OREANDA-NEWS. Fitch Ratings has assigned the following ratings and Rating Outlooks to the notes issued by Mercedes-Benz Auto Lease Trust (MBALT) 2015-B listed below:

--$272,000,000 class A-1 'F1+sf';
--$272,500,000 class A-2A 'AAAsf'; Outlook Stable;
--$272,500,000 class A-2B 'AAAsf'; Outlook Stable;
--$295,000,000 class A-3 'AAAsf'; Outlook Stable;
--$150,360,000 class A-4 'AAAsf'; Outlook Stable.

KEY RATING DRIVERS

Strong Collateral Quality: The 2015-B pool has a weighted-average (WA) FICO score of 783, the strongest to date for any MBALT pool, strong WA seasoning of 11 months and increased vehicle model diversity in the pool. In addition, the pool has a smaller concentration of leases with terms greater than 36 months, typically a higher driver of residual value (RV) losses.

Adequate Credit Enhancement (CE) Structure: Initial CE totals 16.65%, consistent with 2015-A (NR), growing to a target of 17.75%, then decreasing to 16.75% of the initial securitization value once the A-2b floating rate notes are paid in full. Initial excess spread is 4.78%, decreased from the three most recent transactions due to higher pricing. Loss coverage is adequate to support Fitch's 'AAAsf' stressed assumptions.

Weakening RV Losses: Despite continued low credit losses, MBFS' residual losses have trended higher recently, particularly for the C and E classes. MB vehicle values continue to be affected by the large amount of off-lease vehicle supply and introduction of refreshed classes over the past year or so.

Evolving Wholesale Vehicle Market: The U.S. wholesale vehicle market (WVM) has been normalizing following strong performance in recent years. Fitch expects that pressure from increased off-lease vehicle supply and high production levels will lead to decreased residual realizations during the life of the transaction.

Stable Corporate Health: Fitch rates Daimler AG, the parent of MBFS, 'A-/F2' with a Stable Rating Outlook. Fitch believes MBFS to be an adequate originator, underwriter and servicer, as evidenced by historical performance of its managed portfolio and prior securitizations.

Legal Structure Integrity: The legal structure of the transaction should provide that a bankruptcy of MBFS would not impair the timeliness of payments on the securities.

RATING SENSITIVITIES

Unanticipated decreases in the value of returned vehicles and/or increases in the frequency of defaults and loss severity on defaulted receivables could produce loss levels higher than the base case and would likely result in declines of CE and loss coverage levels available to the notes.
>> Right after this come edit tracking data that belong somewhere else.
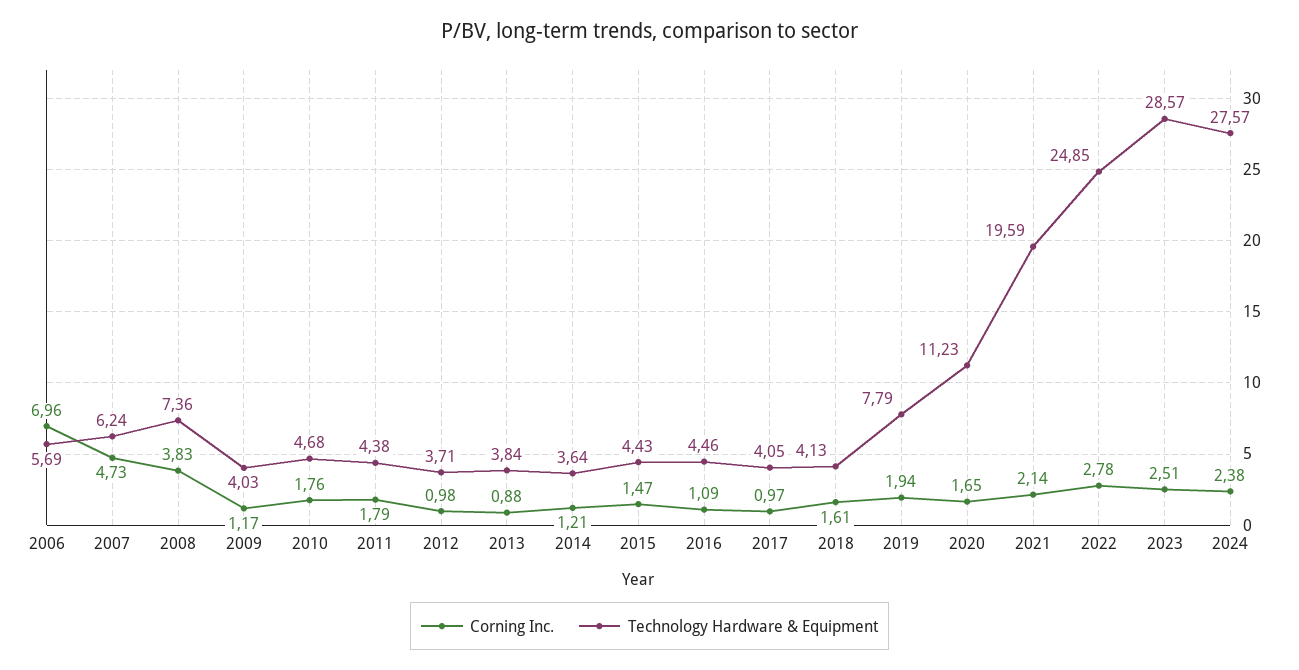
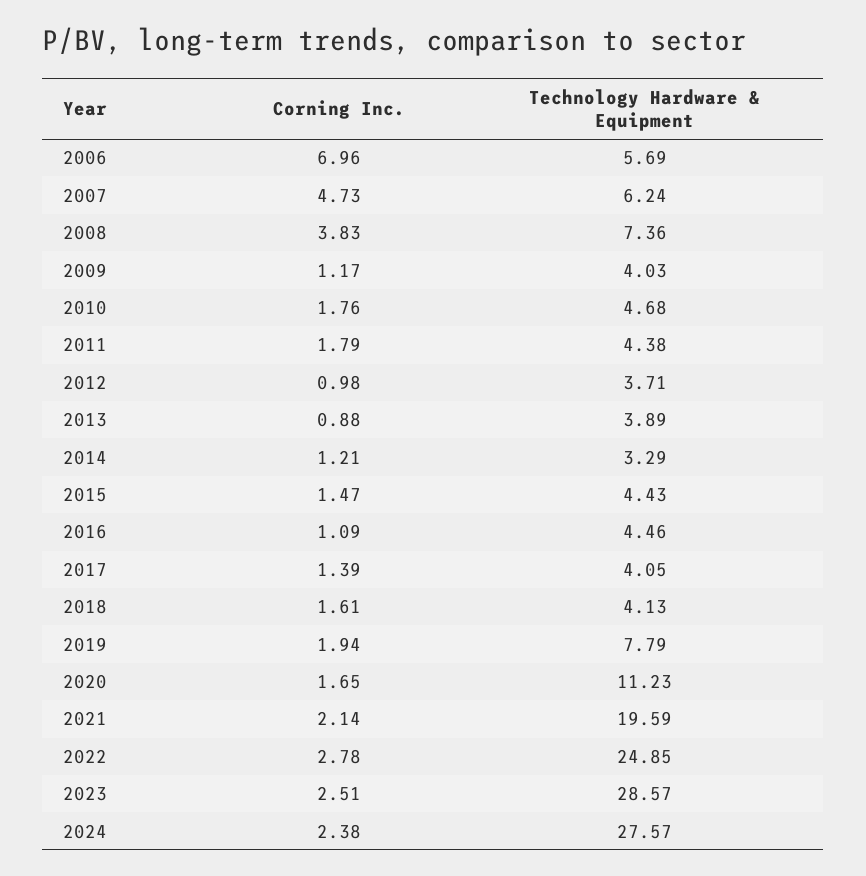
  {
    "Corning Inc.": {
      "2006": 6.96,
      "2007": 4.73,
      "2008": 3.83,
      "2009": 1.17,
      "2010": 1.76,
      "2011": 1.79,
      "2012": 0.98,
      "2013": 0.88,
      "2014": 1.21,
      "2015": 1.47,
      "2016": 1.09,
-     "2017": 0.97,
+     "2017": 1.39,
      "2018": 1.61,
      "2019": 1.94,
      "2020": 1.65,
      "2021": 2.14,
      "2022": 2.78,
      "2023": 2.51,
      "2024": 2.38
    },
    "Technology Hardware & Equipment": {
      "2006": 5.69,
      "2007": 6.24,
      "2008": 7.36,
      "2009": 4.03,
      "2010": 4.68,
      "2011": 4.38,
      "2012": 3.71,
-     "2013": 3.84,
+     "2013": 3.89,
-     "2014": 3.64,
+     "2014": 3.29,
      "2015": 4.43,
      "2016": 4.46,
      "2017": 4.05,
      "2018": 4.13,
      "2019": 7.79,
      "2020": 11.23,
      "2021": 19.59,
      "2022": 24.85,
      "2023": 28.57,
      "2024": 27.57
    }
  }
Under a moderate stress scenario of 1.5x the base case credit loss, the targeted loss coverage would decrease enough to warrant a potential downgrade of possibly one notch to the class A notes. The resilience is partially due to the strength of the non-declining structure of the CE, as well as the tradeoff that occurs when credit defaults are increased. As credit defaults are increased, less of the collateral is subject to residual stresses upon lease end. Under the more severe credit loss stress of 2.5x the base case credit loss, changes in target coverage would likely result in a downgrade of one to two rating categories for the class A notes.
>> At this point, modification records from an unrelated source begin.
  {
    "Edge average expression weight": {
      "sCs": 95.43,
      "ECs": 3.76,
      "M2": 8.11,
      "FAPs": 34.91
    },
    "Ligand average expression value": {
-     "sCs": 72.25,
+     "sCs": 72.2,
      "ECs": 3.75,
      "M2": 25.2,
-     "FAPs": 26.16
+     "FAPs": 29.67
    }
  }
Comparatively speaking, the class A ratings are more sensitive to fluctuations in RV losses than credit losses, as is the case for most auto lease ABS transactions. A moderate stress to the RV loss estimate (an increase in the base case to 25%) would likely result in a negative rating action of approximately three rating categories for the class A notes with notes retaining their investment grade value. Under the severe RV loss stress (an increase in the base case to 30%), the class A notes could be downgraded below investment grade to the 'BBsf' range. However, Fitch considers the severe RV loss scenario, along with the other sensitivities described herein, to be highly unlikely given the current state of the market and historical MBALT transaction performance.

DUE DILIGENCE USAGE

Fitch was provided with third-party due diligence information from KPMG LLP. The third-party due diligence information was provided on Form ABS Due Diligence-15E and focused on a comparison and re-computation of certain characteristics with respect to 100 sample leases. Fitch considered this information in its analysis, and the findings did not affect its analysis. A copy of the ABS Due Diligence Form-15E received by Fitch in connection with this transaction may be obtained through the link contained on the bottom of the related rating action commentary.

Fitch's analysis of the Representations and Warranties (R&W) of this transaction can be found in 'Mercedes-Benz Auto Lease Trust 2015-B - Appendix'. These R&Ws are compared to those of typical R&W for the asset class as detailed in the special report 'Representations, Warranties, and Enforcement Mechanisms in Global Structured Finance Transactions' dated June 2015.